Slovénie : L’avocate Natasa Pirc Musar, première femme élue présidente du pays

C’est une première pour une femme en Slovénie. Le pays a élu dimanche à la présidence une avocate de renom novice en politique, Natasa Pirc Musar. Elle sera officiellement investie dans ses fonctions le 23 décembre.

La candidate indépendante de 54 ans, qui a représenté par le passé les intérêts de l’ancienne First Lady américaine Melania Trump, d’origine slovène, a recueilli près de 54 % des intentions de vote, selon les résultats publiés par la Commission électorale. Elle distance nettement son rival conservateur Anze Logar (46 %), ancien ministre des Affaires étrangères et vainqueur du premier tour le 23 octobre.
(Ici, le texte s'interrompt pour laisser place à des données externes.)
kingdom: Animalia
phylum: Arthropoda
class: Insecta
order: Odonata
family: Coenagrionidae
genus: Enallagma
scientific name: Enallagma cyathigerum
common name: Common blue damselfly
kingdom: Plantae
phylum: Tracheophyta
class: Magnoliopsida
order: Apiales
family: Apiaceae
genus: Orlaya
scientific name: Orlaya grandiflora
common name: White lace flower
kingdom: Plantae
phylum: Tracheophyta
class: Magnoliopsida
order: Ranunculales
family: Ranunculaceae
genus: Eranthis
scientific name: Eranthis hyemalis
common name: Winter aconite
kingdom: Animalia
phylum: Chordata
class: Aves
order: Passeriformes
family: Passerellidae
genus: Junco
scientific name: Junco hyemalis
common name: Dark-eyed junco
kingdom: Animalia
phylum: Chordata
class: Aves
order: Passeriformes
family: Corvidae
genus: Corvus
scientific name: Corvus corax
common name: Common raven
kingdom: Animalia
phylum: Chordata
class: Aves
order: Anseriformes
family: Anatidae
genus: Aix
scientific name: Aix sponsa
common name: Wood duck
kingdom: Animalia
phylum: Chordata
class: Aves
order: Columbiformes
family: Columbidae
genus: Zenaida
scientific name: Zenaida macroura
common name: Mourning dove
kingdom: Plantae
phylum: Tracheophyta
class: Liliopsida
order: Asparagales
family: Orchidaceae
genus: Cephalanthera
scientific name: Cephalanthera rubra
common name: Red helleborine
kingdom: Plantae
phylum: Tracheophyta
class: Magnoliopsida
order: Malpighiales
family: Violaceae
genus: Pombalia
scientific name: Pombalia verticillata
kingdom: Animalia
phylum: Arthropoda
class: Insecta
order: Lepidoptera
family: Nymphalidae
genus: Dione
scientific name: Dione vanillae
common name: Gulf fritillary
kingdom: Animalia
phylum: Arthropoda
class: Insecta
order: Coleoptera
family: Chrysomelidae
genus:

Tourner la page des « disputes »

Dans un pays divisé après le mandat émaillé de manifestations de l’ex-Premier ministre Janez Jansa, Natasa Pirc Musar a appelé à « s’unir » et à tourner la page des « disputes ». « Ma première action sera d’inviter au palais présidentiel l’ensemble des dirigeants des partis politiques », a-t-elle déclaré dimanche soir devant des centaines de partisans réunis dans les environs de la capitale Ljubljana.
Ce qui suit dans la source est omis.